**Items from a data source**
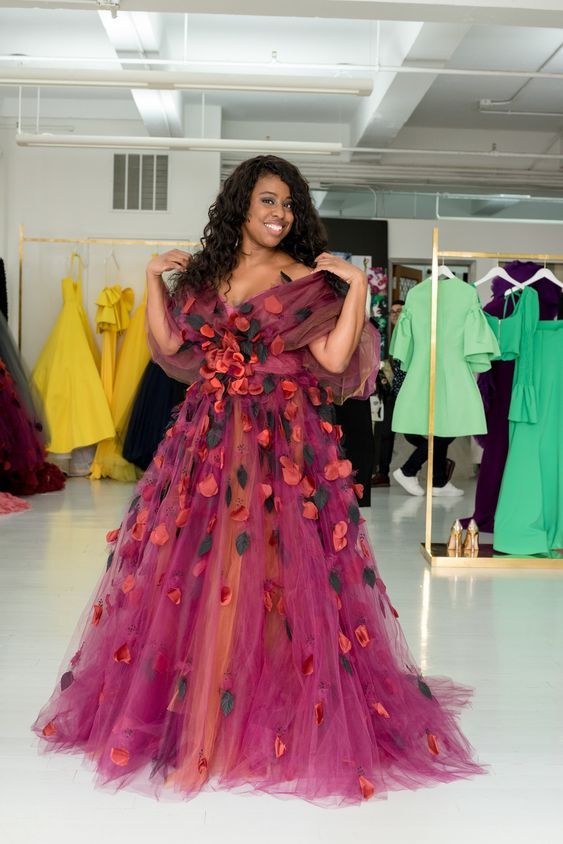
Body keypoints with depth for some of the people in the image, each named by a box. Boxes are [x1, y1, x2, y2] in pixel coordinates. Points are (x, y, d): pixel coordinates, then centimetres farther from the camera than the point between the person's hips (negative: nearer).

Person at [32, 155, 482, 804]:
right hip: (206, 438, 4)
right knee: (188, 570, 6)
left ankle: (271, 711, 8)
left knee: (268, 574, -6)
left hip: (281, 442, -4)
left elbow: (334, 358, -11)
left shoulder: (306, 279, 0)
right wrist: (155, 278, 9)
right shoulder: (204, 273, 13)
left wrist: (357, 287, -15)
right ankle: (185, 705, 24)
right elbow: (168, 344, 10)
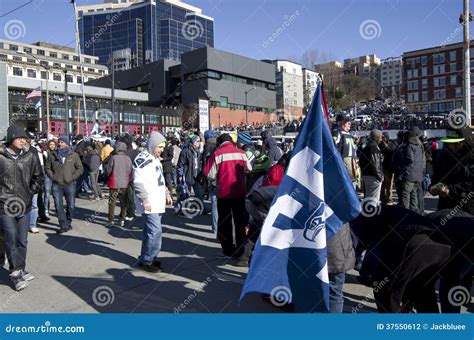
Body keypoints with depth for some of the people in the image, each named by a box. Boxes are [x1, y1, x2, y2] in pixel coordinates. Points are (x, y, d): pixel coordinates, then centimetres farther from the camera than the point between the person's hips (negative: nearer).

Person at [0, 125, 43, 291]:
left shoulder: (30, 157, 0)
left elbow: (38, 178, 11)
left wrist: (30, 193, 5)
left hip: (24, 206, 3)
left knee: (22, 241, 13)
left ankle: (21, 271, 28)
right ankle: (16, 273, 12)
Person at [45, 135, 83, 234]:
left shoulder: (74, 155, 2)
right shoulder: (53, 155, 7)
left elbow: (80, 168, 3)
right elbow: (48, 168, 13)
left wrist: (73, 177, -6)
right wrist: (52, 177, 0)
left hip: (70, 185, -1)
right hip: (56, 185, 1)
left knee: (71, 205, 8)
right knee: (59, 205, -1)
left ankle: (68, 223, 26)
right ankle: (64, 225, 4)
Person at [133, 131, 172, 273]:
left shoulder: (156, 159, 18)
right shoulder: (142, 159, -13)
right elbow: (138, 183, -19)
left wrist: (167, 194, 19)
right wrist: (145, 201, -21)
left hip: (158, 203, 9)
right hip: (149, 204, -9)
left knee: (150, 231, 14)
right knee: (155, 231, -10)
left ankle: (145, 258, 24)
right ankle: (147, 260, 3)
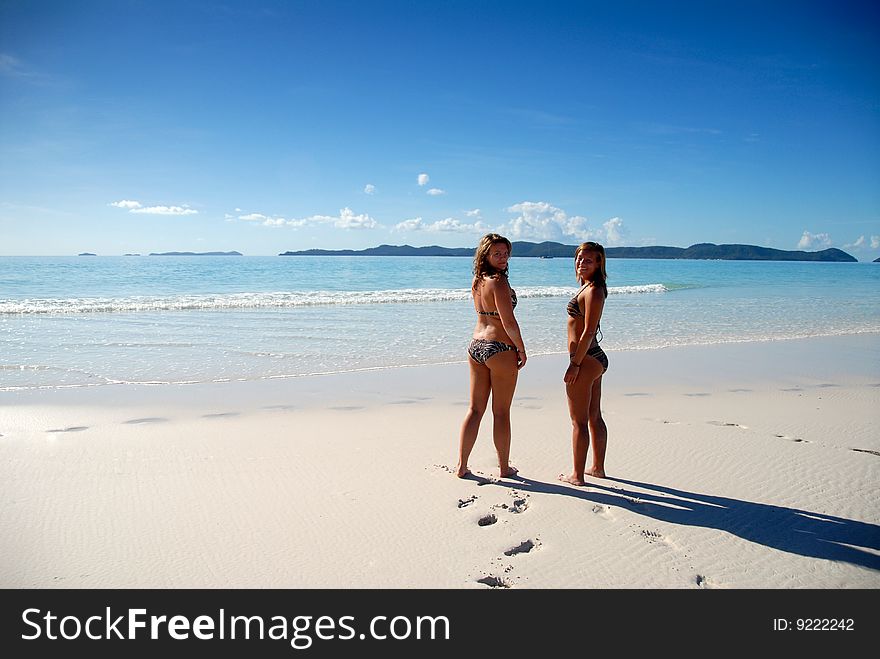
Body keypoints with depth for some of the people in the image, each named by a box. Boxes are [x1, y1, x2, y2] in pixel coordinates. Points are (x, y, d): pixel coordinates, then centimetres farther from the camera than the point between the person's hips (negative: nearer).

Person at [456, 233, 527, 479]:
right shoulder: (499, 283, -16)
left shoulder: (477, 282, 8)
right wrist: (521, 350, -7)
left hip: (476, 346, 7)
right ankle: (504, 467, 19)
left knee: (475, 409, 13)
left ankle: (461, 466, 17)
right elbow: (509, 323, -17)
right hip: (500, 350, -7)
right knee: (501, 412, 6)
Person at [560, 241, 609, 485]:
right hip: (595, 358, 10)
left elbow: (588, 332, -22)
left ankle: (577, 475, 10)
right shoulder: (590, 288, 14)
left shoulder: (592, 290, -17)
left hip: (586, 360, -10)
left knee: (579, 421, 0)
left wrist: (575, 364, -21)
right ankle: (597, 467, 31)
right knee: (595, 417, 18)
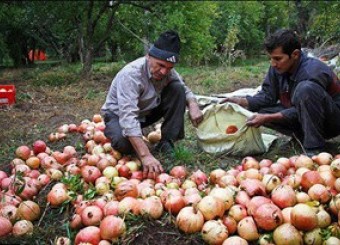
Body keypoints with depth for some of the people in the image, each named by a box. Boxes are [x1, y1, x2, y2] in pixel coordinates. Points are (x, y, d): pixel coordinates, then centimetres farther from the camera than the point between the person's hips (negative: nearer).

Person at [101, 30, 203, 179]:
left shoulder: (168, 72, -15)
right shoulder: (131, 74, -34)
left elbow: (185, 89, 2)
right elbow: (128, 117, -44)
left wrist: (193, 105, -23)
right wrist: (145, 156, -53)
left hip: (147, 110, 6)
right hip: (119, 115, -6)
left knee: (177, 89, -15)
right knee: (123, 142, -39)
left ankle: (166, 144, -10)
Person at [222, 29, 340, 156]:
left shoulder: (313, 72, -29)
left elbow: (300, 112, -27)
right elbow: (267, 96, -3)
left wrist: (267, 118, -31)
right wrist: (241, 101, -17)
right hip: (304, 119, 7)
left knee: (306, 88, -35)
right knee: (258, 110, -9)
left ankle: (314, 148, -25)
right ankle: (304, 136, -1)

**Task instructions**
Render every line of the items above as a Markdown table with the columns Row and Line, numbering each row and omitting blank lines. Leave the pictures out of the answer.

**The answer**
| Row | Line |
|---|---|
| 1 | Body keypoints with depth for some of the people in the image, each named by a box. Boxes are [x1, y1, x2, y2] in pixel coordinates. Points are (x, y, d): pixel coordinates, then centimetres farther from the camera than the point between the person's hips (negative: nearer). |
| 2 | Person at [32, 155, 482, 804]: |
| 3 | right hip: (206, 438, 4) |
| 4 | right knee: (188, 570, 6) |
| 5 | left ankle: (271, 711, 8) |
| 6 | left knee: (268, 574, -6) |
| 7 | left hip: (281, 442, -4) |
| 8 | left elbow: (334, 358, -11) |
| 9 | left shoulder: (306, 279, 0) |
| 10 | right wrist: (155, 278, 9) |
| 11 | right shoulder: (204, 273, 13) |
| 12 | left wrist: (357, 287, -15) |
| 13 | right ankle: (185, 705, 24) |
| 14 | right elbow: (168, 344, 10) |
| 15 | Body keypoints with depth for some of the people in the image, each named by a box. Boxes are [x1, y1, x2, y2] in pixel coordinates. Points are (x, y, d): pixel coordinates, then centimetres farther from the camera than the point between the person's hips (negative: nearer). |
| 16 | Person at [0, 125, 43, 291]: |
| 17 | left shoulder: (30, 157, 0) |
| 18 | left elbow: (38, 178, 11) |
| 19 | left wrist: (30, 193, 5) |
| 20 | left hip: (24, 206, 3) |
| 21 | left knee: (22, 241, 13) |
| 22 | left ankle: (21, 271, 28) |
| 23 | right ankle: (16, 273, 12) |
| 24 | Person at [45, 135, 83, 234]: |
| 25 | left shoulder: (74, 155, 2) |
| 26 | right shoulder: (53, 155, 7) |
| 27 | left elbow: (80, 168, 3) |
| 28 | right elbow: (48, 168, 13) |
| 29 | left wrist: (73, 177, -6) |
| 30 | right wrist: (52, 177, 0) |
| 31 | left hip: (70, 185, -1) |
| 32 | right hip: (56, 185, 1) |
| 33 | left knee: (71, 205, 8) |
| 34 | right knee: (59, 205, -1) |
| 35 | left ankle: (68, 223, 26) |
| 36 | right ankle: (64, 225, 4) |
| 37 | Person at [133, 131, 172, 273]: |
| 38 | left shoulder: (156, 159, 18) |
| 39 | right shoulder: (142, 159, -13) |
| 40 | right elbow: (138, 183, -19) |
| 41 | left wrist: (167, 194, 19) |
| 42 | right wrist: (145, 201, -21) |
| 43 | left hip: (158, 203, 9) |
| 44 | right hip: (149, 204, -9) |
| 45 | left knee: (150, 231, 14) |
| 46 | right knee: (155, 231, -10) |
| 47 | left ankle: (145, 258, 24) |
| 48 | right ankle: (147, 260, 3) |
| 49 | Body keypoints with depth for some of the people in the image, each named by a box. Boxes are [x1, y1, x2, y2] in pixel coordinates. Points are (x, y, d): pixel coordinates, then centimetres farther from the camera than the point between the person's hips (negative: nearer). |
| 50 | Person at [456, 233, 527, 479]: |
| 51 | right shoulder: (499, 283, -16) |
| 52 | left shoulder: (477, 282, 8) |
| 53 | right wrist: (521, 350, -7) |
| 54 | left hip: (476, 346, 7) |
| 55 | right ankle: (504, 467, 19) |
| 56 | left knee: (475, 409, 13) |
| 57 | left ankle: (461, 466, 17) |
| 58 | right elbow: (509, 323, -17) |
| 59 | right hip: (500, 350, -7) |
| 60 | right knee: (501, 412, 6) |
| 61 | Person at [560, 241, 609, 485]: |
| 62 | right hip: (595, 358, 10) |
| 63 | left elbow: (588, 332, -22) |
| 64 | left ankle: (577, 475, 10) |
| 65 | right shoulder: (590, 288, 14) |
| 66 | left shoulder: (592, 290, -17) |
| 67 | left hip: (586, 360, -10) |
| 68 | left knee: (579, 421, 0) |
| 69 | left wrist: (575, 364, -21) |
| 70 | right ankle: (597, 467, 31) |
| 71 | right knee: (595, 417, 18) |
| 72 | Body keypoints with depth for some of the people in the image, each named by a box. Boxes are [x1, y1, x2, y2] in pixel coordinates. Points are (x, y, d): pixel coordinates, then centimetres farther from the camera than the point between the person's hips (negative: nearer). |
| 73 | Person at [101, 30, 203, 179]: |
| 74 | left shoulder: (168, 72, -15) |
| 75 | right shoulder: (131, 74, -34) |
| 76 | left elbow: (185, 89, 2) |
| 77 | right elbow: (128, 117, -44) |
| 78 | left wrist: (193, 105, -23) |
| 79 | right wrist: (145, 156, -53) |
| 80 | left hip: (147, 110, 6) |
| 81 | right hip: (119, 115, -6) |
| 82 | left knee: (177, 89, -15) |
| 83 | right knee: (123, 142, -39) |
| 84 | left ankle: (166, 144, -10) |
| 85 | Person at [222, 29, 340, 156]: |
| 86 | left shoulder: (313, 72, -29) |
| 87 | left elbow: (300, 112, -27) |
| 88 | right elbow: (267, 96, -3) |
| 89 | left wrist: (267, 118, -31) |
| 90 | right wrist: (241, 101, -17) |
| 91 | right hip: (304, 119, 7) |
| 92 | left knee: (306, 88, -35) |
| 93 | right knee: (258, 110, -9) |
| 94 | left ankle: (314, 148, -25) |
| 95 | right ankle: (304, 136, -1) |